It was the very first move Jim Rutherford made when he took over as Penguins general manager back in 2014. Sensing his new team was badly in need of a culture change, he shipped high-scoring but prickly forward James Neal to Nashville for forwards Patric Hornqvist and Nick Spaling.
While Spaling became part of an even larger trade for Phil Kessel the following summer, Hornqvist was everything Rutherford hoped he would be and more. The heart-and-soul winger with a penchant for driving opposing goalies and defensemen nuts with his maniacal play around the net also altered the Pens’ pulse while becoming the team’s emotional power plant.
It safe to say the black and gold has never had a player like Hornqvist, nor are ever likely to again. He’s that unique…that special.
A veritable Tasmanian Devil on skates, Hornqvist did everything you could possibly ask of a player. He hit, he battled in the traffic areas, he crashed the net with pit-bull intensity. And he scored…132 goals during his six-year stay in the ‘Burgh and 22 more during the cauldron of postseason play. All the while absorbing more whacks and hacks than prime timber in logging country.
I’ll never forget his Cup-winning goal in Game 6 of the 2017 Final. It was Hornqvist at his gritty, grimy best, digging the puck out the netting and swatting it in off Pekka Rinne’s arm. Ugly and beautiful all at the same time.
And now he’s gone…traded to Florida for defenseman Mike Matheson and center Colton Sceviour.

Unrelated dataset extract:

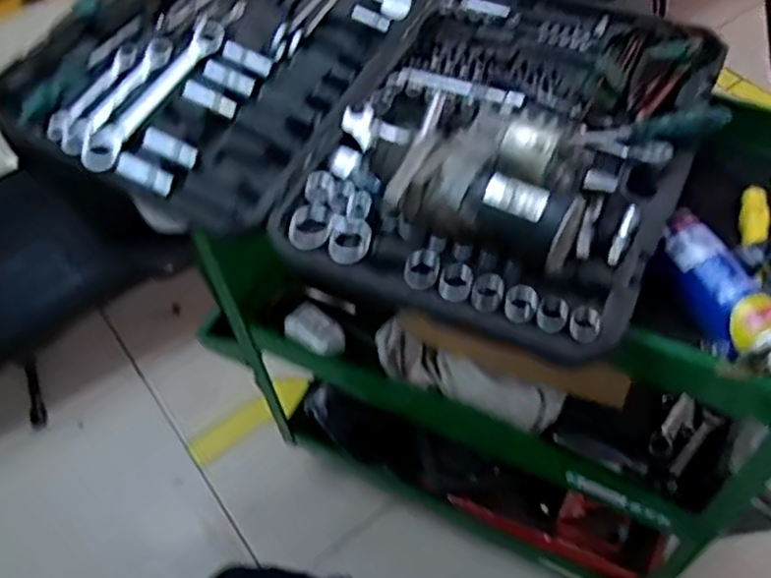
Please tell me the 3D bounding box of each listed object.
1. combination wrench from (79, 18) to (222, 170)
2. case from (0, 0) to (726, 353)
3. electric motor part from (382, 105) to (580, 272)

In the end, a casualty of age, his hard-earned $5.3 million salary and his own hell-for-leather style of play.
Goodbye “Horny.” I’ll miss you dearly. So will the team.
So What Are We Getting?
By all accounts, a diamond in the very deep rough in Matheson and a veteran defensive forward and penalty killer in Sceviour.
Since he’s the focal point of the deal, I’ll focus on Matheson. Forgive me if I go over ground I’ve previously covered. I’m still trying to get my brain around this trade and, frankly, am having a difficult time of it.
From what I can gather, the tools are there for the 26-year-old Matheson to be an effective NHL defenseman. He has talent. He can skate. He can shoot the puck (33 goals over four seasons…including a career-best 10 in 2017-18). From the limited clips I’ve seen of him on YouTube, the Quebec native doesn’t shy away from using the body and is capable of dishing out some pretty solid hits. And he’s got decent size (6’2” 188 pounds).
The bad? He’s extremely error-prone as a league-high 135 giveaways in 2018-19 will attest, although to be fair he trimmed that number to a still shaky but infinitely more palatable 54 in 59 games this past season. He’s also susceptible to making mistakes on even the most fundamental of defensive plays.
Indeed, Matheson played so poorly during Florida’s Qualifying Round loss to the Islanders that he was a healthy scratch for the last two games of the series.
Worst of all? A ghastly contract that runs through 2025-26 at an average annual value of $4.875. It’s even more ruinous than it sounds. You see, Matheson will receive $6.5 million per season over the final three years of the deal, not including an annual signing bonus of $2.5 for each of those seasons.
In other words, he’ll make more than Sidney Crosby.
Let that sink in for a moment.
A helluva price to pay for what by all accounts is a broken hockey player. Dear Lord, were the Pens really that desperate to unload Hornqvist?
Apparently so.
If there’s a sliver of a silver lining, it’s the hope that new/old black-and-gold defensemen coach Todd Reirden can help Matheson reclaim the promise that made him a 23rd overall pick in the 2012 Entry Draft. Ex-Pens blueliner Matt Niskanen credits Reirden for rebuilding his confidence and turning his career around.
Let’s hope and pray Reirden can do a similar restoration job with Matheson.
If not?
The outcome is far too painful to ponder.